Le déficit commercial de la France a atteint un nouveau record en mai dernier, s'élevant à 7,42 milliards d'euros. Cela rend d'autant plus criantes les faiblesses de la compétitivité nationale, pointées par moult observateurs. À l'occasion du lancement de la nouvelle Yaris, toujours fabriquée à Valenciennes, Toyota n'en a pas moins confirmé la viabilité de son implantation hexagonale. « On peut produire une petite voiture en France », assure Didier Leroy, P-DG de Toyota Motor Europe, dans un entretien accordé à La Tribune (08/07/2011). « Les coûts salariaux sont importants. Mais, si vous produisez dans un pays à bas coûts, ce que vous économisez en main d'œuvre peut être entièrement contrebalancé par les coûts logistiques. Or, dans un rayon de 350 kilomètres autour de Valenciennes, on a un marché potentiel de 130 millions de personnes ! Le fait de fabriquer en France n'est pas en soi un handicap. Nous avons d'ailleurs quarante-trois fournisseurs pour la Yaris III dans l'Hexagone et 80 % de nos achats sont effectués en Europe occidentale. »
Aux yeux des plus optimistes, la démarche du constructeur japonais apparaîtra comme une illustration flagrante de l'attractivité de la France, dont le Centre d'analyse stratégique (CAS) vient de publier un "tableau de bord" élogieux. « 2010 aura été l'année du rebond », s'enthousiasme l'héritier du commissariat général du Plan : « La France a été choisie, chaque semaine en moyenne, par quinze entreprises étrangères pour des investissements nouveaux, à l'origine de 32 000 emplois. » Le rapport s'intéresse aux investissements d'origine étrangère (IDE), réputés tels s'ils sont réalisés par une société détenue à plus de 50 % par des capitaux étrangers : « Avec 57,4 milliards d'IDE entrants [...] la France est en 2010 la troisième destination mondiale derrière les États-Unis et la Chine-Hong-Kong. [...] Par rapport à la richesse nationale (stocks d'IDE/PIB), la France accueille deux fois plus d'investissements étrangers que l'Allemagne, l'Italie ou les États-Unis. » En outre, « comme en 2009, la France est en 2010, au premier rang européen en matière d'accueil d'implantations industrielles, qui comptent pour 57 % des emplois créés ».
Selon les rapporteurs, « la capacité à former des talents venus de l'étranger traduit, autant qu'elle conditionne le rayonnement, la compétitivité et l'attractivité ». Or, la France serait le quatrième pays mondial d'accueil des étudiants « en mobilité internationale », derrière les États-Unis, le Royaume-Uni et l'Allemagne. 11 % des étudiants inscrits dans l'enseignement supérieur en France étaient étrangers en 2008 – une proportion comparable à celle de l'Allemagne, mais nettement inférieure à celle du Royaume-Uni.

━━━━━━━━

## Exercices
- a) Répondez à ces questions sur le texte sur l'attractivité de la France :
(i) Combien de fournisseurs Toyota a-t-il en France pour la Yaris III ?
(ii) D'après le CAS, combien d'entreprises étrangères ont choisi la France chaque semaine, en moyenne, en 2010 ?
(iii) En 2008, quelle part des étudiants inscrits dans l'enseignement supérieur en France étaient étrangers ?
- b) Poursuivez le texte sur l'attractivité de la France après sa dernière phrase.
Les lignes qui viennent ensuite ont une autre origine que le texte sur l'attractivité de la France.

[Éléments de données enregistrés]

━━━━━━━━

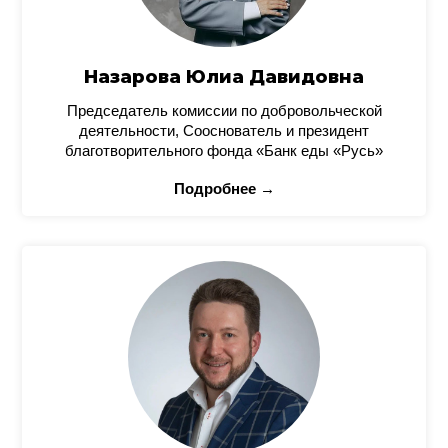
Назарова Юлиа Давидовна
Председатель комиссии по добровольческой
деятельности, Сооснователь и президент
благотворительного фонда «Банк еды «Русь»
Подробнее →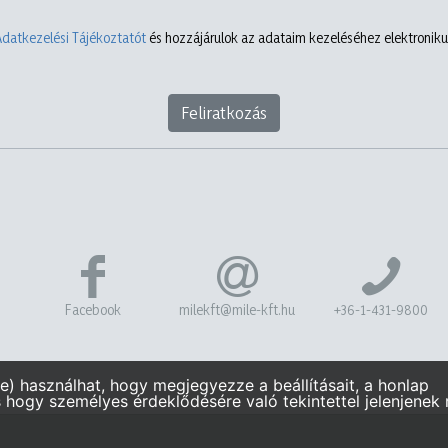
Adatkezelési Tájékoztatót
és hozzájárulok az adataim kezeléséhez elektronikus
Feliratkozás
Facebook
milekft@mile-kft.hu
+36-1-431-9800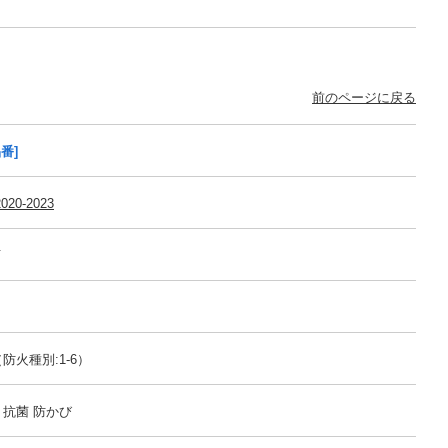
前のページに戻る
番]
020-2023
可
防火種別:1-6）
 抗菌 防かび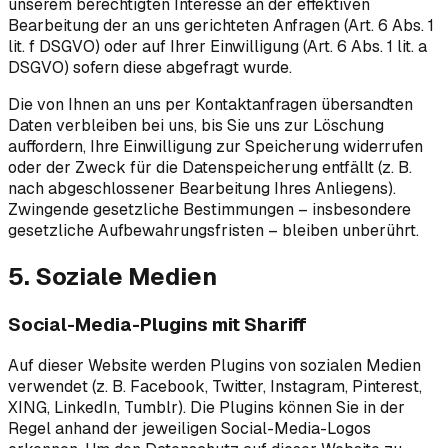
unserem berechtigten Interesse an der effektiven
Bearbeitung der an uns gerichteten Anfragen (Art. 6 Abs. 1
lit. f DSGVO) oder auf Ihrer Einwilligung (Art. 6 Abs. 1 lit. a
DSGVO) sofern diese abgefragt wurde.
Die von Ihnen an uns per Kontaktanfragen übersandten
Daten verbleiben bei uns, bis Sie uns zur Löschung
auffordern, Ihre Einwilligung zur Speicherung widerrufen
oder der Zweck für die Datenspeicherung entfällt (z. B.
nach abgeschlossener Bearbeitung Ihres Anliegens).
Zwingende gesetzliche Bestimmungen – insbesondere
gesetzliche Aufbewahrungsfristen – bleiben unberührt.
5. Soziale Medien
Social-Media-Plugins mit Shariff
Auf dieser Website werden Plugins von sozialen Medien
verwendet (z. B. Facebook, Twitter, Instagram, Pinterest,
XING, LinkedIn, Tumblr). Die Plugins können Sie in der
Regel anhand der jeweiligen Social-Media-Logos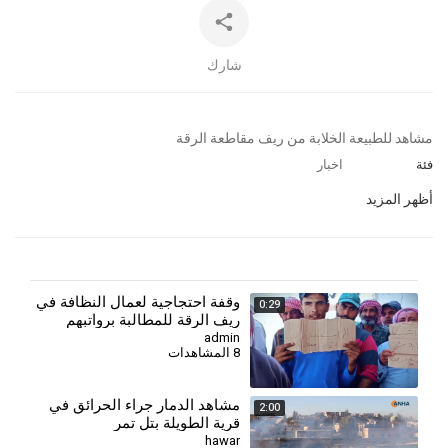
شارك
⁣مشاهد للطبيعة الخلابة من ريف مقاطعة الرقة
فئة
اخبار
أظهر المزيد
وقفة احتجاجية لعمال النظافة في
0:29
ريف الرقة للمطالبة برواتبهم
المتأخرة
admin
8 المشاهدات
مشاهد الدمار جراء الحرائق في
2:00
قرية الطويلة بتل تمر
hawar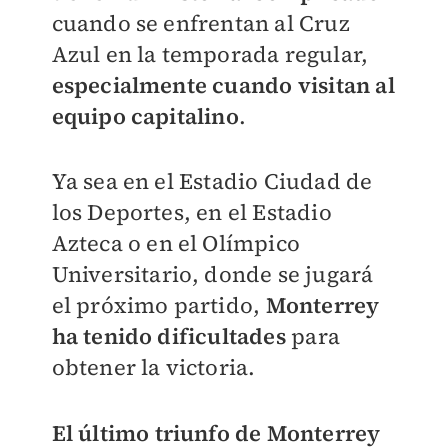
cuando se enfrentan al Cruz
Azul en la temporada regular,
especialmente cuando visitan al
equipo capitalino
.
Ya sea en el Estadio Ciudad de
los Deportes, en el Estadio
Azteca o en el Olímpico
Universitario, donde se jugará
el próximo partido,
Monterrey
ha tenido dificultades
para
obtener la victoria.
El último triunfo de Monterrey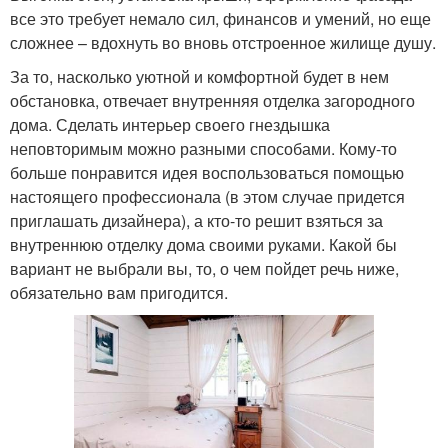
все это требует немало сил, финансов и умений, но еще
сложнее – вдохнуть во вновь отстроенное жилище душу.
За то, насколько уютной и комфортной будет в нем
обстановка, отвечает внутренняя отделка загородного
дома. Сделать интерьер своего гнездышка
неповторимым можно разными способами. Кому-то
больше понравится идея воспользоваться помощью
настоящего профессионала (в этом случае придется
приглашать дизайнера), а кто-то решит взяться за
внутреннюю отделку дома своими руками. Какой бы
вариант не выбрали вы, то, о чем пойдет речь ниже,
обязательно вам пригодится.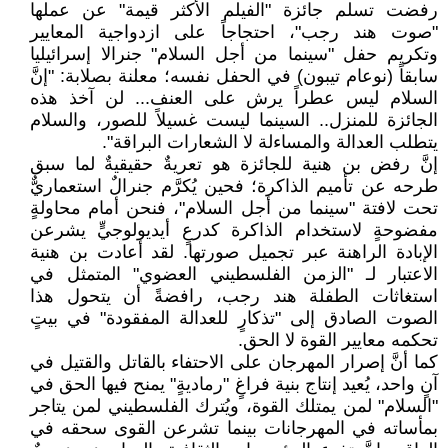
رفضت تسلم جائزة "الفيلم الأكثر قيمة" عن عملها
"صوت هند رجب"، احتجاجاً على ازدواجية المعايير
وتكريم حفل "سينما من أجل السلام" جنرالا إسرائيليا
سابقاً (نوعام تيبون) في الحفل نفسه؛ معلنة بصلابة: "إنَّ
السلام ليس عطراً يرش على العنف... لن آخذ هذه
الجائزة للمنزل.. السينما ليست غسيلاً للصور، والسلام
يتطلب العدالة والمساءلة لا الشعارات البراقة".
إنَّ رفض بن هنية للجائزة هو تعريةٌ حقيقيةٌ لما سبق
طرحه عن تأميم الذاكرة؛ فحين يُكرَّم جنرالٌ استعماريٌّ
تحت لافتة "سينما من أجل السلام"، فنحن أمام محاولةٍ
مفضوحةٍ لاستخدام الذاكرة كدرعٍ أيديولوجيٍّ يشرعن
الإبادة الراهنة عبر تجميل صورتها. لقد أعادت بن هنية
الاعتبار لـ "الزمن الفلسطيني العضوي" المتمثل في
استغاثات الطفلة هند رجب، رافضةً أن يتحول هذا
الصوت الصادق إلى "تذكارٍ للعدالة المفقودة" في بيتٍ
تحكمه معايير القوة لا الحق.
كما أنَّ إصرار المهرجان على الاحتفاء بالقاتل والقتيل في
آنٍ واحد، يُعيد إنتاج بنية فراغٍ "رماديةٍ" يمنح فيها الحق في
"السلام" لمن يمتلك القوة، ويُترك الفلسطيني لمن يتاجر
بمأساته في المهرجانات بينما تشرعن القوى سحقه في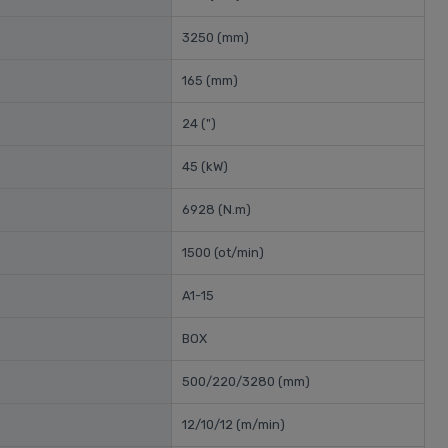
3250
(mm)
165
(mm)
24
(")
45
(kW)
6928
(N.m)
1500
(ot/min)
A1-15
BOX
500/220/3280
(mm)
12/10/12
(m/min)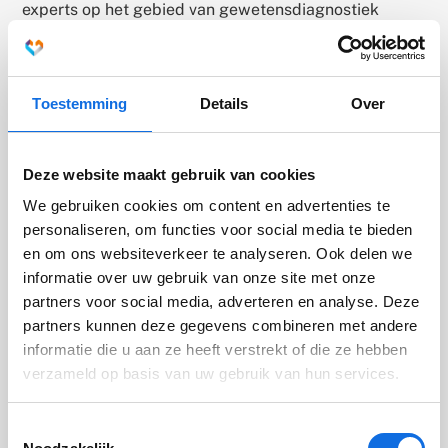
experts op het gebied van gewetensdiagnostiek
geïnterviewd en hun klinische ervaringskennis
verzameld, geordend en geanalyseerd. Met
kwalitatieve onderzoeksmethoden gebaseerd op de
Toestemming
Details
Over
grounded theory methode werden de drie domeinen
geïdentificeerd. Daarbij werd inzichtelijk hoe de
experts deze domeinen uitvragen, observeren en in
Deze website maakt gebruik van cookies
kaart brengen. Deze kennis is verzameld in het
instrument.
We gebruiken cookies om content en advertenties te
personaliseren, om functies voor social media te bieden
en om ons websiteverkeer te analyseren. Ook delen we
Empathie: het eerste domein
informatie over uw gebruik van onze site met onze
Uit de interviews kwamen drie domeinen naar voren in
partners voor social media, adverteren en analyse. Deze
de gewetensontwikkeling. De eerste is empathie,
partners kunnen deze gegevens combineren met andere
waarbij zowel affectieve als cognitieve empathie van
informatie die u aan ze heeft verstrekt of die ze hebben
belang zijn. Bijna iedereen heeft het potentieel om
verzameld op basis van uw gebruik van hun services.
empathie te ervaren, maar het vereist een veilige
hechting om tot rijping te komen. Het vermogen tot
Toestemmingsselectie
empathie kan worden beïnvloed door factoren zoals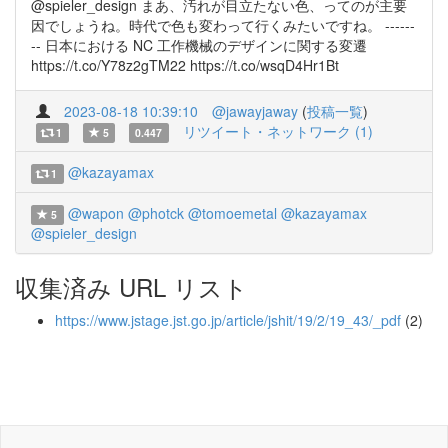
@spieler_design まあ、汚れが目立たない色、ってのが主要
因でしょうね。時代で色も変わって行くみたいですね。 ------
-- 日本における NC 工作機械のデザインに関する変遷
https://t.co/Y78z2gTM22 https://t.co/wsqD4Hr1Bt
2023-08-18 10:39:10
@jawayjaway
(
投稿一覧
)
リツイート・ネットワーク (1)
1
5
0.447
@kazayamax
1
@wapon
@photck
@tomoemetal
@kazayamax
5
@spieler_design
収集済み URL リスト
https://www.jstage.jst.go.jp/article/jshit/19/2/19_43/_pdf
(2)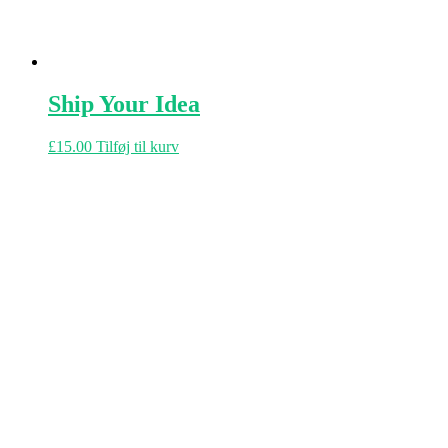
Ship Your Idea
£
15.00
Tilføj til kurv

━━━━━━━━

## Corrigé
- a)
(i) Quarante-trois.
(ii) Quinze.
(iii) 11 %.

- b)
Parmi les facteurs de l'attractivité nationale figurent le traitement fiscal de la "recherche et développement" (R&D) et le prix de l'électricité. L'évaluation des compétences scientifiques des élèves de quinze ans, ainsi que la capacité d'innovation des entreprises, placent la France dans la moyenne des pays comparables. Les barrières à l'entrepreneuriat ne la distingueraient pas davantage, quoique la création d'une entreprise y soit jugée plus facile qu'outre-Rhin : à cet effet, sept jours auraient été nécessaires en 2010, contre quinze en Allemagne. Parmi les États de la zone euro, la France afficherait même « une des meilleures maîtrises de ses coûts salariaux unitaires relatifs », l'Allemagne faisant toutefois « figure d'exception », avec une amélioration de sa "compétitivité-coût" à partir de 2003. À l'avenir, la simplification administrative et fiscale devrait constituer une priorité. Les auteurs rappellent que « la charge fiscale effective pesant sur les entreprises en France apparaît beaucoup plus faible que le taux nominal de l'impôt sur les sociétés ne le laisse supposer ». En la matière, la France se trouve dans une situation inverse à celle de l'Irlande.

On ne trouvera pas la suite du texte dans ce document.